In the following, I will assume that a transforming process to a family of independent and uniformly on $\{1..n\}$ distributed random variables is already present for any $n\in\mathbb{N}$ .

One naive and seemingly correct (it is not) approach is to traverse the given sequence, uniformly swapping the current entry with another one, i. e.

void falseShuffle(uint64_t *arr, size_t len) {
    for (size_t j = 0; j < len; j++)
        swap(arr, j, unif(len)); }

as an exemplary C implementation where $\texttt{unif}(n)$ is independent and uniformly distributed on $\{0..n-1\}$ .

Yet, even though sensible on first sight, the above defined random variable is only in the most trivial cases uniformly distributed and — as empirical evidence suggests, see below — horrendously non-uniformly distributed otherwise.
To prove the non-uniformity postulated above, I first present the following number-theoretic result.

Claim. In only three trivial cases does the factorial of a natural number divide its tetration; formally

$\forall\,n\in\mathbb{N}_{>2}:n!\nmid n^n.$

Proof. Let $n\in\mathbb{N}_{>2}$ be a natural number larger than two. By the definition of the factorial, $\prod_{p<n\ \text{prime}}p\mid n!$ is evident. Assume $n!\mid n^n$ . Adhering to the uniqueness of prime factorizations, $\prod_{p<n}p\mid n$ follows. Observe that $n-1>1$ has to be prime since $\forall\,p<n\ \text{prime}:n-1\equiv -1\not\equiv 0\mod p$ , implying $n-1\mid\prod_{p<n}p\mid n$ which cannot hold for 𝑛 > 𝟤.

Proof. Now suppose, falseShuffle was indeed non-trivially distributed uniformly. Without loss of generality, all involved probability spaces were finite. Then there had to exist a surjection from this algorithm’s entropic state to $\mathbb{S}_n$ with fibers of the same finite cardinality, implying $n!\mid n^n$ . By the above proven claim, 𝑛 < 𝟥 followed, making the distribution trivial.

One possible reason for the surprising nature of this non-uniformity is the striking source code resemblance to a correct implementation, i. e.

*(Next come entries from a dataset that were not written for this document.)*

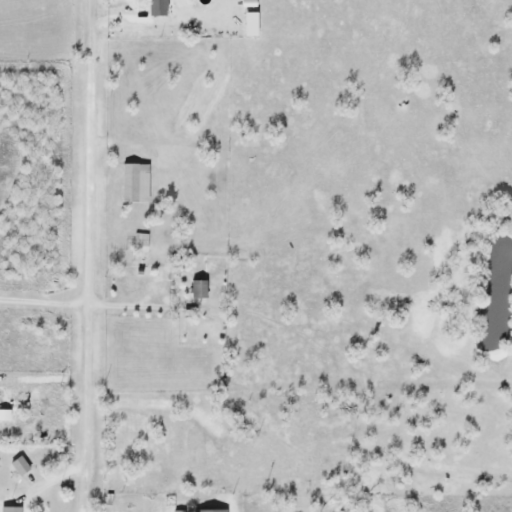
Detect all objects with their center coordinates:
building: (158, 8)
building: (136, 182)
building: (142, 242)
road: (91, 256)
building: (5, 414)
building: (21, 465)
building: (204, 483)
building: (11, 509)
building: (179, 511)
building: (212, 511)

void shuffle(uint64_t *arr, size_t len) {
    for (size_t j = 0; j < len; j++)
        swap(arr, j, j + unif(len - j)); }

as an exemplary C implementation which can be inductively shown to resemble the same structure as $\mathbb{S}_n$ , in each step sprinkling in some uniform randomness and thus being itself uniformly distributed.

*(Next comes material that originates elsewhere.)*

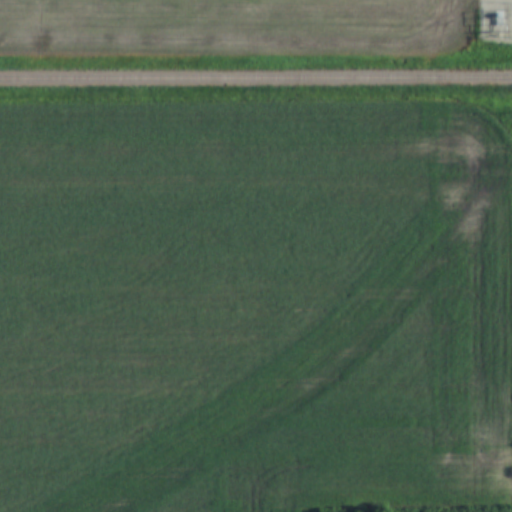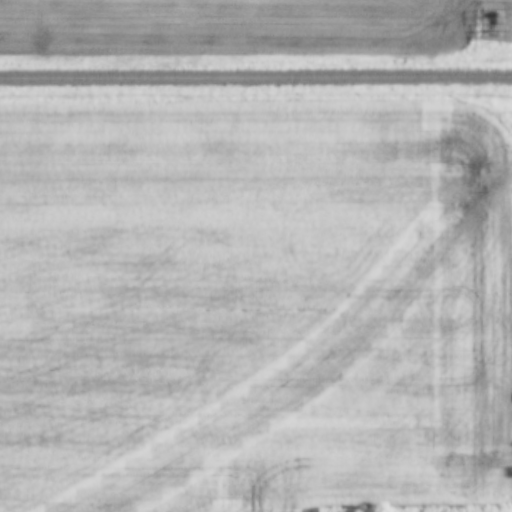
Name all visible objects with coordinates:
power substation: (494, 20)
railway: (256, 78)
park: (405, 510)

To see just how non-uniform falseShuffle is, I have calculated its discrete density for 𝑛 = 𝟦:

[       |                ]
[   |   |||              ]
[   |   |||              ]
[   |   |||              ]
[   ||  ||||||| ||       ]
[||||| |||||||| |||    ||]
[|||||||||||||||||| || ||]
[||||||||||||||||||||||||]
[||||||||||||||||||||||||]
[||||||||||||||||||||||||]
[||||||||||||||||||||||||]
[||||||||||||||||||||||||]
[||||||||||||||||||||||||]
[||||||||||||||||||||||||]
[||||||||||||||||||||||||]
n = 4

If it was uniformly distributed, the discrete density would look like a rectangle; [||||| ... |||||]. Further plots for 𝟢 ≤ 𝑛 ≤ 𝟨 are shown in non-uniform-shuffling.txt.

Source code for the analysis and plotting: non-uniform-shuffling.hs. Empirical evidence of non-uniformity: non-uniform-shuffling.c.